2. Ahora bien, a este beato Daniel nosotros le preguntamos por qué, algunas veces, sentados en la celda, con mucha alegría en el corazón, cuando estamos llenos de un inefable gozo y de la exuberancia de sacratísimos sentimientos, que no se pueden expresar con palabras y que ningún pensamiento puede concebir, entonces la oración brota pura y simple; y la mente, llena de frutos espirituales, ora y experimenta que sus oraciones fervorosas y apacibles llegan a Dios incluso durante el sueño. Por el contrario, sin una causa aparente, repentinamente nos sentimos angustiados y oprimidos con una suerte de irracional tristeza. Sentimos que nuestros sentidos se tornan áridos, experimentamos también verdadero horror por la celda; desprecio por la lectura; la oración misma la hacemos de manera inconstante y caprichosa, como si estuviéramos ebrios. Aun gimiendo, no podemos reconducir nuestra mente a su dirección anterior. Cuánto más esfuerzo realizamos por devolverla a la contemplación de Dios, más vehemente y peligrosamente se desliza y se escapa hacia discursos lúbricos. Y así la mente se ve privada de todo fruto espiritual. Y ni el deseo del cielo ni el temor de la Gehena pueden sacudirla de este sueño letal. Y así respondió.

 

Capítulo 3. Respuesta a la pregunta formulada

 

De dónde procede la esterilidad de nuestro espíritu

3a. [Daniel]: «Tres son las razones que nos han transmitido nuestros mayores sobre esta esterilidad de la mente[4], sobre la que ustedes hablaron en precedencia. En efecto, ella procede de nuestra negligencia, del ataque del diablo o de la dispensación y prueba [de parte] del Señor.

 

Negligencia

3b. Se trata de nuestra negligencia cuando por una falta debida a nuestra anterior tibieza, mostramos que somos descuidados y flojos, y que, por pereza, cultivamos la tierra de nuestro corazón con malos pensamientos, dejando germinar espinas y abrojos. Cuando estos brotan en nosotros, consecuentemente nos hacemos estériles para todo fruto espiritual y vacíos para la contemplación.

 

Ataque del diablo

3c. Viene por causa del ataque del diablo cada vez que el adversario penetra nuestra mente con sus artimañas sutiles, incluso cuando estamos realizando actividades buenas, e incluso de manera inconsciente y sin quererlo somos empujados lejos de las óptimas intenciones.

 

Capítulo 4. Cuál sea la doble causa de la dispensación y de la prueba de Dios

 

El abandono del Señor nos ayuda a comprender nuestra humana fragilidad

4.1. Pero para la dispensación y la prueba de Dios hay una doble causa.

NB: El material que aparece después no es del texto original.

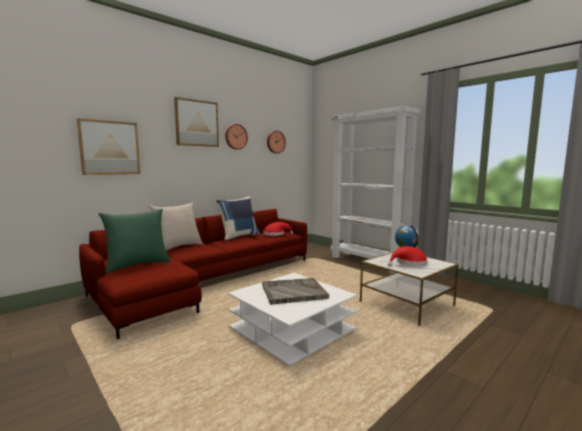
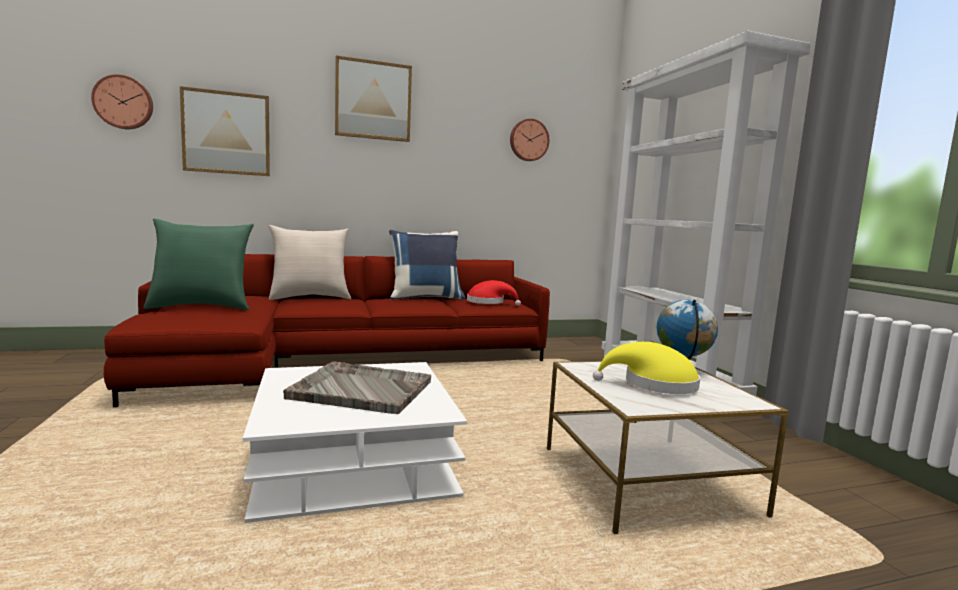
camera: 25 degrees right, 0 degrees up
(235, 137) = (446, 126): wall clock -> wall clock (124, 102)
(409, 263) = (654, 384): red hat -> yellow hat

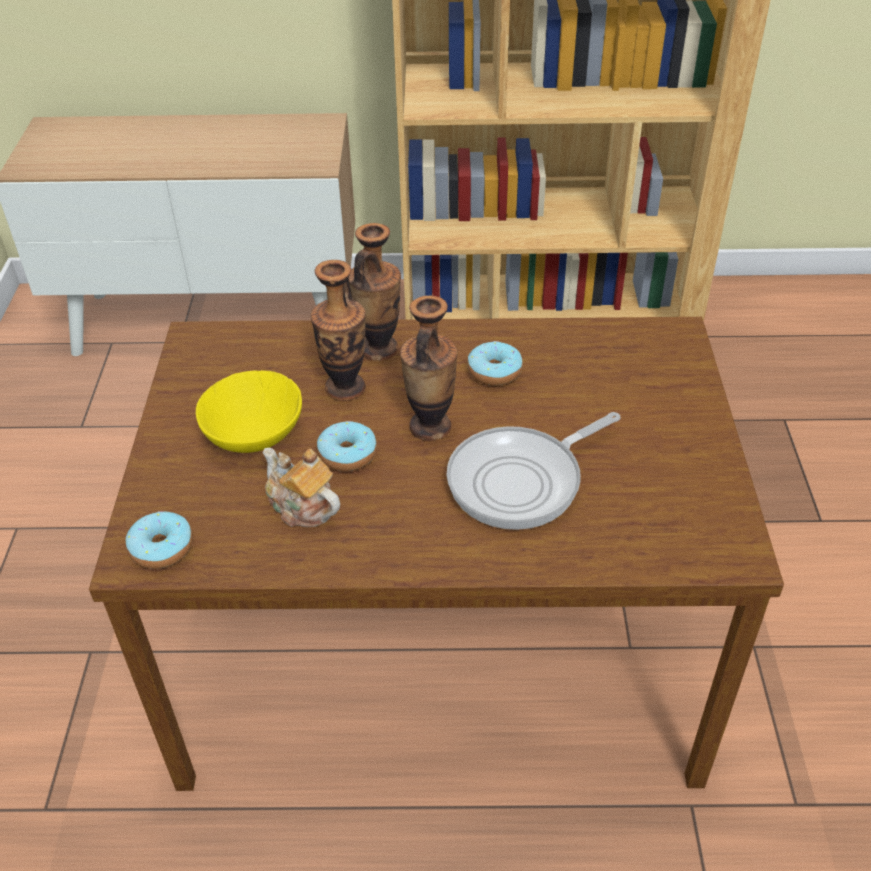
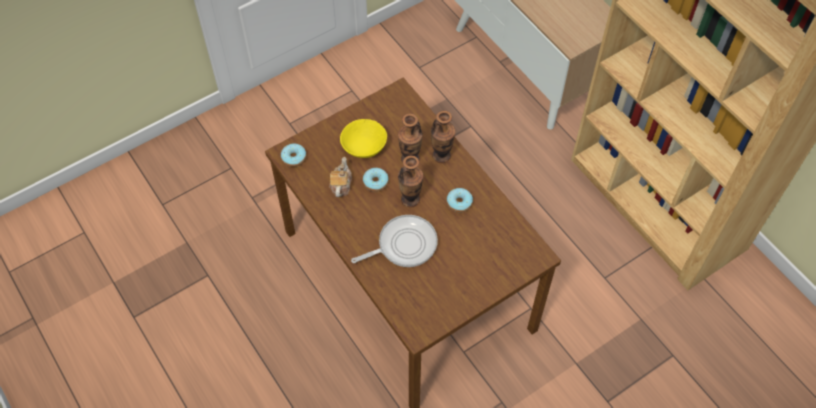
camera: 55 degrees right, 15 degrees up
(521, 481) = (403, 245): frying pan -> frying pan turned 135 degrees clockwise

La primera, cuando por un breve tiempo somos abandonados por el Señor, y vemos con humildad la fragilidad de nuestro espíritu sin gloriarnos por nuestra anterior pureza de corazón, que nos había siso dada con su visita. Así nos demuestra que, cuando nos deja, no podemos recuperar esa condición de alegría y pureza con nuestros gemidos y nuestro esfuerzo, para que comprendamos que incluso nuestro precedente gozo de corazón nos había sido conferido, no por nuestro esfuerzo, sino por su condescendencia; y que una alegría nueva debe ser pedida otra vez de su gracia e iluminación.

 

Atentos a la inhabitación del Santo Espíritu en nosotros

4.2. La segunda causa para esta prueba es comprobar la perseverancia y constancia de nuestra mente y nuestro deseo, y que se manifieste con qué intención del corazón y ardor de la oración debemos buscar la visita del Espíritu Santo cuando nos ha dejado. Y, al mismo tiempo, darnos cuenta cuánto esfuerzo demanda buscar la alegría espiritual y el gozo de la pureza, una vez que se han perdido; de modo que seamos solícitos, una vez conquistados, esforzándonos en custodiarlos y preservarlos con más cuidado. Pues, en cierta forma, lo que se cree que se puede reparar fácilmente se suele conservar con mayor descuido.

 

Capítulo 5. Que nuestro esfuerzo y empeño en nada prevalecen sin la ayuda de Dios

Casiano vuelve a insistir en la importancia fundamental de la gracia divina en el seguimiento de Cristo. Una vida monástica que se prescinda de la ayuda divina está irremediablemente condenada al fracaso. Este tema, por lo demás, ya lo había abordado ampliamente en la Conferencia precedente, y quedará como un mojón fundamental en sus futuros desarrollos.

 

La gracia y la misericordia de Dios obran maravillas en nuestra pobre existencia

5. Queda probado claramente, entonces, que es la gracia y la misericordia de Dios las que siempre realizan cosas buenas en nosotros. Y faltando estas de nada vale el celo del que se esfuerza sin su ayuda; una vez más, ningún esfuerzo de quien se fatiga, sin su ayuda, podrá llevarnos de nuevo al estado precedente, de modo que se cumple en nosotros continuamente esto: “No del que quiere ni del que corre, sino de Dios que es misericordioso” (Rm 9,16). Esta gracia, sin embargo, a veces no rechaza visitar al negligente y al laxo con una santa inspiración, de la cual ustedes hablaron, con abundancia de pensamientos espirituales. Inspira a los indignos, despierta a los que duermen, ilumina a los que están poseídos por la ceguera de la ignorancia. Con clemencia nos corrige y castiga, infundiéndose en nuestros corazones. De modo que, provocados por esta compunción, seamos así instigados a despertar del sueño de la inercia. Asimismo, a menudo somos repentinamente llenados, en estas frecuentes visitas, con perfumes que están por encima de la suavidad de los compuestos humanos; así, la mente, relajada por esta deliciosa sensación, en cierto modo es como secuestrada fuera del espíritu y se olvida que habita en la carne».


[1] Cf. Ga 5,17.

[2] Los Apotegmas nos presentan a un cierto abba Daniel que habría sido discípulo de Alejandro y de Zoilo, sus compatriotas de Farán, y junto con ellos discípulo de abba Arsenio, a quien sirvió devotamente hasta su muerte. Tuvo que dejar Escete cuando fue devastada (año 434) por los bárbaros. Aunque habla poco de sí mismo, tuvo el mérito de transmitir sus recuerdos sobre Arsenio y otros ancianos. Murió probablemente en 439. Pero resulta imposible demostrar que sea la misma persona que nos presenta Casiano en esta conferencia (cf. Conversazioni, p. 208, nota 2).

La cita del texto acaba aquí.